> [Assignment] Using the entries below, say how many of the lines carry "pixels". Write the number alone.

> [Data shown]
----

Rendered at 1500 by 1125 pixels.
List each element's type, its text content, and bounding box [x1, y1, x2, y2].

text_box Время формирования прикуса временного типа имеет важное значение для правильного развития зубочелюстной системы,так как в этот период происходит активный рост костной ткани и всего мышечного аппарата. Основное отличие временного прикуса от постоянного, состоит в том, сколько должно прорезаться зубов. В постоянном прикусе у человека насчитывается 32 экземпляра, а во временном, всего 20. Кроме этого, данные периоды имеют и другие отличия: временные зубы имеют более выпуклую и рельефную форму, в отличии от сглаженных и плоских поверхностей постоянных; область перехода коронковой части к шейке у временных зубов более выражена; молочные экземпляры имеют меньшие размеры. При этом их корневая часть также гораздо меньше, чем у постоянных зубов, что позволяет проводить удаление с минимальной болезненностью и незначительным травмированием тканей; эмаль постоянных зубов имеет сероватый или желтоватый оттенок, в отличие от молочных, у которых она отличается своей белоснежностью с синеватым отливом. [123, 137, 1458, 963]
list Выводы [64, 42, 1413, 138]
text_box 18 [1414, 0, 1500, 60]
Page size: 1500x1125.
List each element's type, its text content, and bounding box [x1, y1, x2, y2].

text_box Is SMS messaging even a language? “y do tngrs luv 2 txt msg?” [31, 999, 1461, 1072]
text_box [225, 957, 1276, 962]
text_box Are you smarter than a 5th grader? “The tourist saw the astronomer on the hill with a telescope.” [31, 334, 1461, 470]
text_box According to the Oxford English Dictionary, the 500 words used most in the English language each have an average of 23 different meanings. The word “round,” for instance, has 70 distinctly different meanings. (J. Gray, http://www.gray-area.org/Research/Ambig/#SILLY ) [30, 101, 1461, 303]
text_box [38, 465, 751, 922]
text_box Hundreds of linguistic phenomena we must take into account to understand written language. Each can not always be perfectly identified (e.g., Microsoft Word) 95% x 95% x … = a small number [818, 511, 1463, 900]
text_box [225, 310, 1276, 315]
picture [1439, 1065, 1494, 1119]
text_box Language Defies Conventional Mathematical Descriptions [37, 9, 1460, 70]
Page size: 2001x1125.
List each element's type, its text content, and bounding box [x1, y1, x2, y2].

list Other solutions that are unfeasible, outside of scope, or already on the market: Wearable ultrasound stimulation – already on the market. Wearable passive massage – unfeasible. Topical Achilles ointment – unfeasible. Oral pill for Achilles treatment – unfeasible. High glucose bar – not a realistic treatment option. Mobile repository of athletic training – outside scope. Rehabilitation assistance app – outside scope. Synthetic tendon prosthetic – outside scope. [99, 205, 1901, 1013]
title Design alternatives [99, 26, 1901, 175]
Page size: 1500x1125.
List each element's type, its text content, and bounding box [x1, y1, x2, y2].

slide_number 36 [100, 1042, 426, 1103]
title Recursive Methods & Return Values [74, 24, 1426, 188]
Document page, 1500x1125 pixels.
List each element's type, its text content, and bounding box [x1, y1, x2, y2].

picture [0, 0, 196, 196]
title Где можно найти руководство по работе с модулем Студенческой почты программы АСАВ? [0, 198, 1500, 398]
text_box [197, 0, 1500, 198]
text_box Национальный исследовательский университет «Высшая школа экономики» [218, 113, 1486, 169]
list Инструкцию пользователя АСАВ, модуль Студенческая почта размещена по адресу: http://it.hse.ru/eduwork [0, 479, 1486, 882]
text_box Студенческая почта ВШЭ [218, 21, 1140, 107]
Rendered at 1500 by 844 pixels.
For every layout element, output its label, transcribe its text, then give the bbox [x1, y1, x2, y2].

----

> [Task solution] 3